# Supplied material:
Content starts
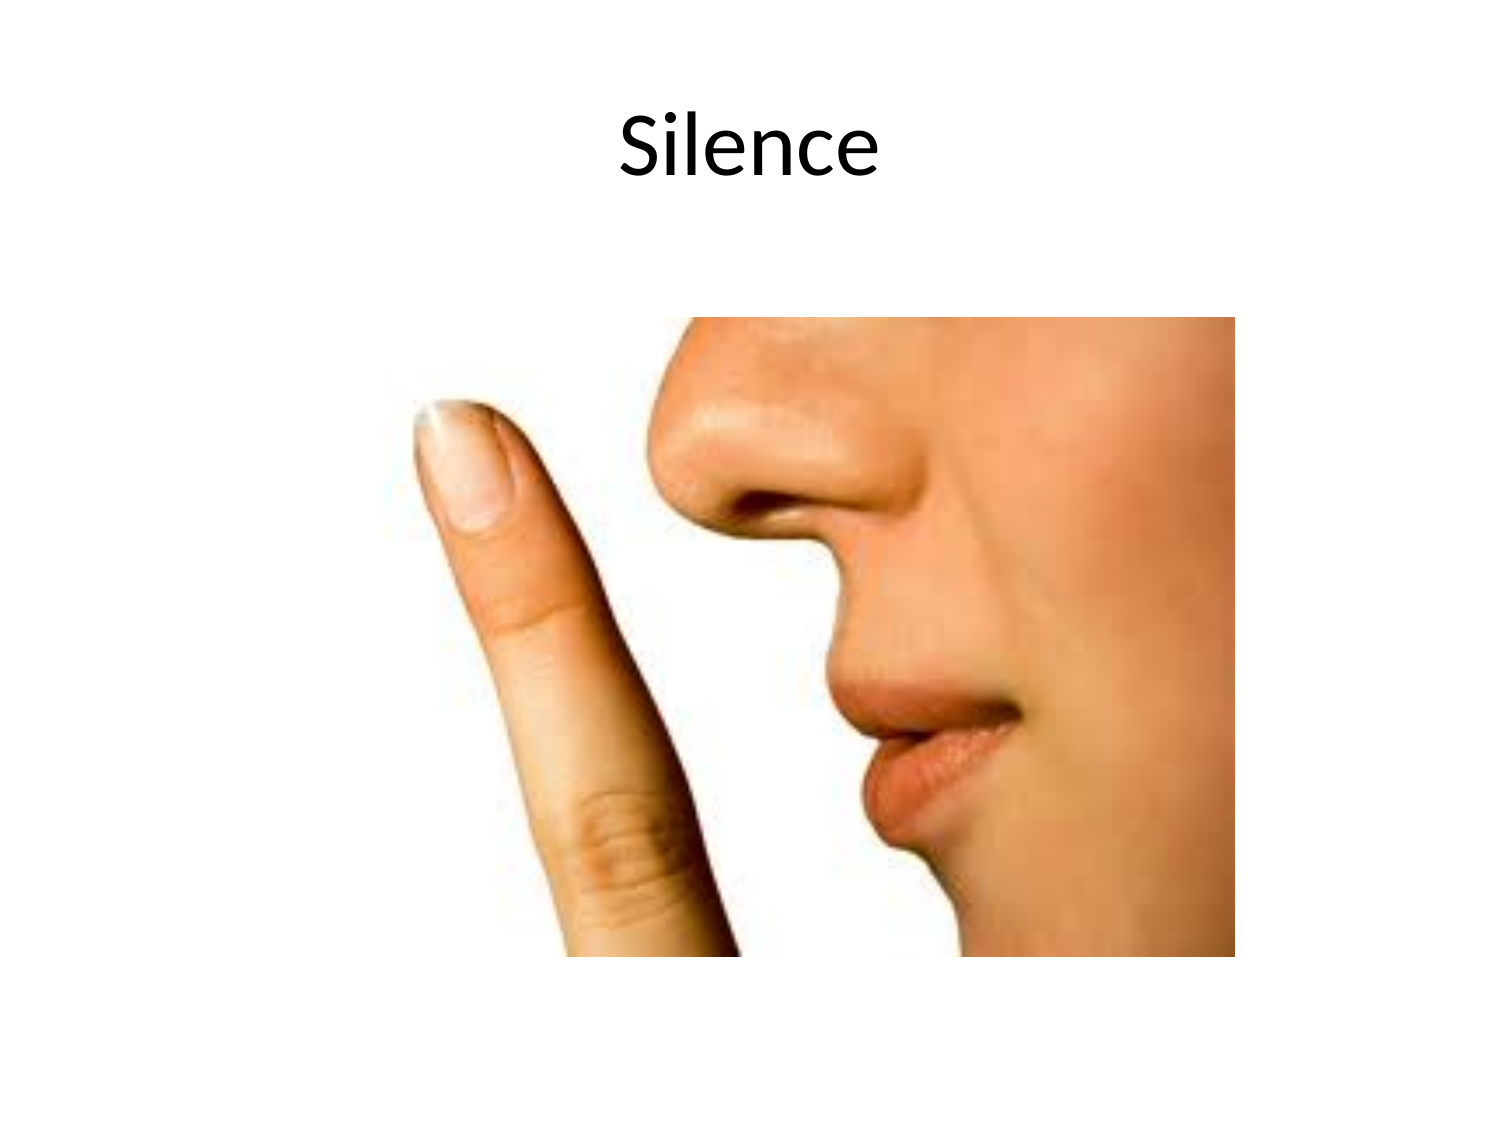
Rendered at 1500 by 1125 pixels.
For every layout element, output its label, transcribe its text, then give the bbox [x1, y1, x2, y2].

title Silence [75, 45, 1425, 233]
picture [274, 317, 1235, 957]
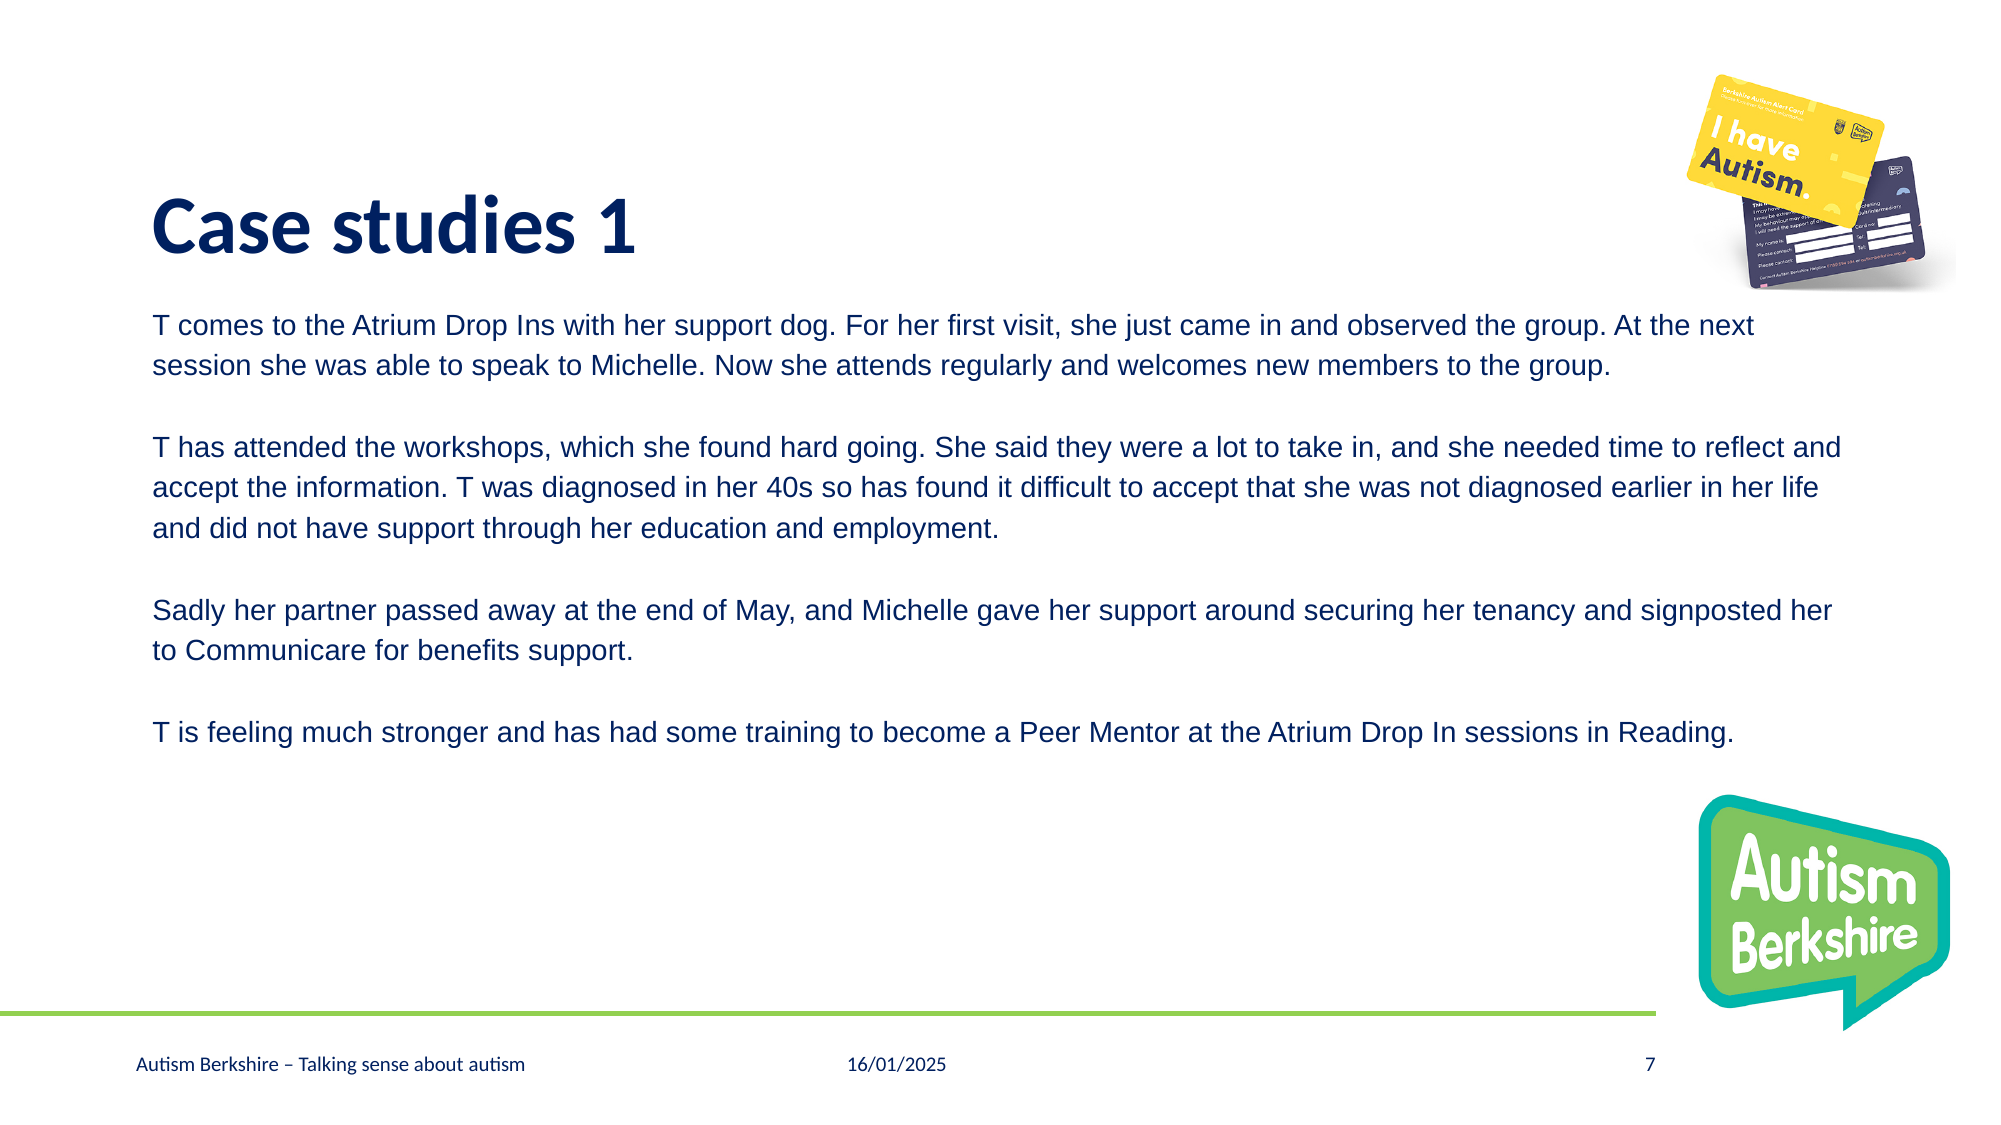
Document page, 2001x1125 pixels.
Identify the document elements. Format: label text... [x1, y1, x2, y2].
Content ends
Pictures aside, reproduce the listing above exactly.

Rendered at 1500 by 1125 pixels.
For every layout element, output its label, transcribe its text, then give the bbox [x1, y1, x2, y2].

title Silence [75, 45, 1425, 233]
picture [274, 317, 1235, 957]
Document page, 2001x1125 pixels.
Identify the document elements. Format: label text... [x1, y1, x2, y2].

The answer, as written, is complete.